Collected data
-------------------------
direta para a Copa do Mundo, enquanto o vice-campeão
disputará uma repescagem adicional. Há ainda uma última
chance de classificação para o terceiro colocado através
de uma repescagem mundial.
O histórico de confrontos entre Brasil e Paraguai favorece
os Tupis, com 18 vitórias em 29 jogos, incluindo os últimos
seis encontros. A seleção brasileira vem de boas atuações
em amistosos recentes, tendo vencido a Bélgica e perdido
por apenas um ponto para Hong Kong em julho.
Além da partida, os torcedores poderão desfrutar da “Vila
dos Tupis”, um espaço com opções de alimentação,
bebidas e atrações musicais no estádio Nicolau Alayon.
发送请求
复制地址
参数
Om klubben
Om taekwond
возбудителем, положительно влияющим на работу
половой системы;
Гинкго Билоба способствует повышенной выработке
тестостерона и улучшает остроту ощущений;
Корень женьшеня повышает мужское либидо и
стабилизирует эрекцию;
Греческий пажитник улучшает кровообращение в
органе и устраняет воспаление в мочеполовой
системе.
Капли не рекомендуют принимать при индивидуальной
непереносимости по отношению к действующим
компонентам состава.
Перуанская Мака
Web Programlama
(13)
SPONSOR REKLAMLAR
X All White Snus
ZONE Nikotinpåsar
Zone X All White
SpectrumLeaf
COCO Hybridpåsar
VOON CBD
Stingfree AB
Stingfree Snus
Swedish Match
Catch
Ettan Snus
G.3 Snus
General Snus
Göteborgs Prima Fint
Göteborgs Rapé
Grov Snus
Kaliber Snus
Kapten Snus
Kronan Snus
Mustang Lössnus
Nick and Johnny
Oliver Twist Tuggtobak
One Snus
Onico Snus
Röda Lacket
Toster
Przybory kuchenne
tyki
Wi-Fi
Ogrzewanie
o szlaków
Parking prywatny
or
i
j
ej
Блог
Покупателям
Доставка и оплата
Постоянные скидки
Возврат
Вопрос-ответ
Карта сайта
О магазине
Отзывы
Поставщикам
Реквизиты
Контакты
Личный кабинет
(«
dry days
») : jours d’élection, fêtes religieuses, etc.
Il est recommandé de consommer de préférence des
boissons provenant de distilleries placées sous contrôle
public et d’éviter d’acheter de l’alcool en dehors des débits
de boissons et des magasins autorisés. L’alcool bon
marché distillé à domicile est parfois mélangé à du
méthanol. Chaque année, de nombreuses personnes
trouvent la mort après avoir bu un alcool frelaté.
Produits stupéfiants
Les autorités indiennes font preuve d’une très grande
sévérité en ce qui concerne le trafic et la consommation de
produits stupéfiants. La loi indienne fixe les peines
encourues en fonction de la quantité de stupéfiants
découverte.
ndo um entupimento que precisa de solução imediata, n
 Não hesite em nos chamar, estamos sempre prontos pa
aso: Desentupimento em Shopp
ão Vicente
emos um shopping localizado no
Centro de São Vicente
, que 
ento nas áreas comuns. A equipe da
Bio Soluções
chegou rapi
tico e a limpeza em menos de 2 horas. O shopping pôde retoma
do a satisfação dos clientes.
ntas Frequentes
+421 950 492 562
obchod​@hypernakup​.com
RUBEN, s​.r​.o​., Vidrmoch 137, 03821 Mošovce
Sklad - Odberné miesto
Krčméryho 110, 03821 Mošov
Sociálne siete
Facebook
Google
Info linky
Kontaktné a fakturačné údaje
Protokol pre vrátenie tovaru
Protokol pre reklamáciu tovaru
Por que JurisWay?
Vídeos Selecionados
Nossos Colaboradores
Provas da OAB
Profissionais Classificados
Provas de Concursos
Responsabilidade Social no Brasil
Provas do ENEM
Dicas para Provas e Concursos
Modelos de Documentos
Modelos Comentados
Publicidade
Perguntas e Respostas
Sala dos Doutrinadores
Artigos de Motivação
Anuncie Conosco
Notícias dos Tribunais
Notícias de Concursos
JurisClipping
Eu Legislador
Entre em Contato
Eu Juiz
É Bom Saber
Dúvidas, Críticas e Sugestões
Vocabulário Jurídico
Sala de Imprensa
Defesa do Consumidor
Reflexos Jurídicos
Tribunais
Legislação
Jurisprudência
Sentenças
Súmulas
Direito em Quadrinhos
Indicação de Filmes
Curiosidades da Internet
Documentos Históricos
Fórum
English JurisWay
-------------------------
▶ [Assigned task]
Using the entries above, find all lines with "Tupis". Copy them.

▶ [Completed exercise]
os Tupis, com 18 vitórias em 29 jogos, incluindo os últimos
dos Tupis”, um espaço com opções de alimentação,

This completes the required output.